**What you are asked to do:** Match on the string "SONT" in the entries below and return every matching line.

**Record excerpts:**
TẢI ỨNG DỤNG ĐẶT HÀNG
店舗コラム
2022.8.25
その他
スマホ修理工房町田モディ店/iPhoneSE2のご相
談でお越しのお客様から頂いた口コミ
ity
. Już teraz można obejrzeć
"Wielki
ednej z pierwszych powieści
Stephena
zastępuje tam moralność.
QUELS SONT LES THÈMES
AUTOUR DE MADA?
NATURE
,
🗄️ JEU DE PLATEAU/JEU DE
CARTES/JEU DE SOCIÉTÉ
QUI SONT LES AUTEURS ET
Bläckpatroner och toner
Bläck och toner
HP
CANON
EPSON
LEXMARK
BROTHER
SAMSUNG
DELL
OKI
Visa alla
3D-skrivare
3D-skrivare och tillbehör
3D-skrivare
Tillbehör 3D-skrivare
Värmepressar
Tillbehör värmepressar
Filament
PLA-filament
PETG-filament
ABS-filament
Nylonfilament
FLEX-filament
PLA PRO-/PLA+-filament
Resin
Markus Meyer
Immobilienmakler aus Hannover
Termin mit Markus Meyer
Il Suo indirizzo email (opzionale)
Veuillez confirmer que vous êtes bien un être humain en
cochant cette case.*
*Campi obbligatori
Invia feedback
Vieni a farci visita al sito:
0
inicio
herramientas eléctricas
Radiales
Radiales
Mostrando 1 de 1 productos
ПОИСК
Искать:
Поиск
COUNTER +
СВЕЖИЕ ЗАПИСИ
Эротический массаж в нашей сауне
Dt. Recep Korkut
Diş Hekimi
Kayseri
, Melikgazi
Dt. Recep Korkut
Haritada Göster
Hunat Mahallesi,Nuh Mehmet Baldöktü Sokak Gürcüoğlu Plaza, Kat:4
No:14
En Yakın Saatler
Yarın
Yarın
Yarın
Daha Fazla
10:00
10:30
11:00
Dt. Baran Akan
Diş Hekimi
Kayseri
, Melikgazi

**Result of the task:**
QUELS SONT LES THÈMES
QUI SONT LES AUTEURS ET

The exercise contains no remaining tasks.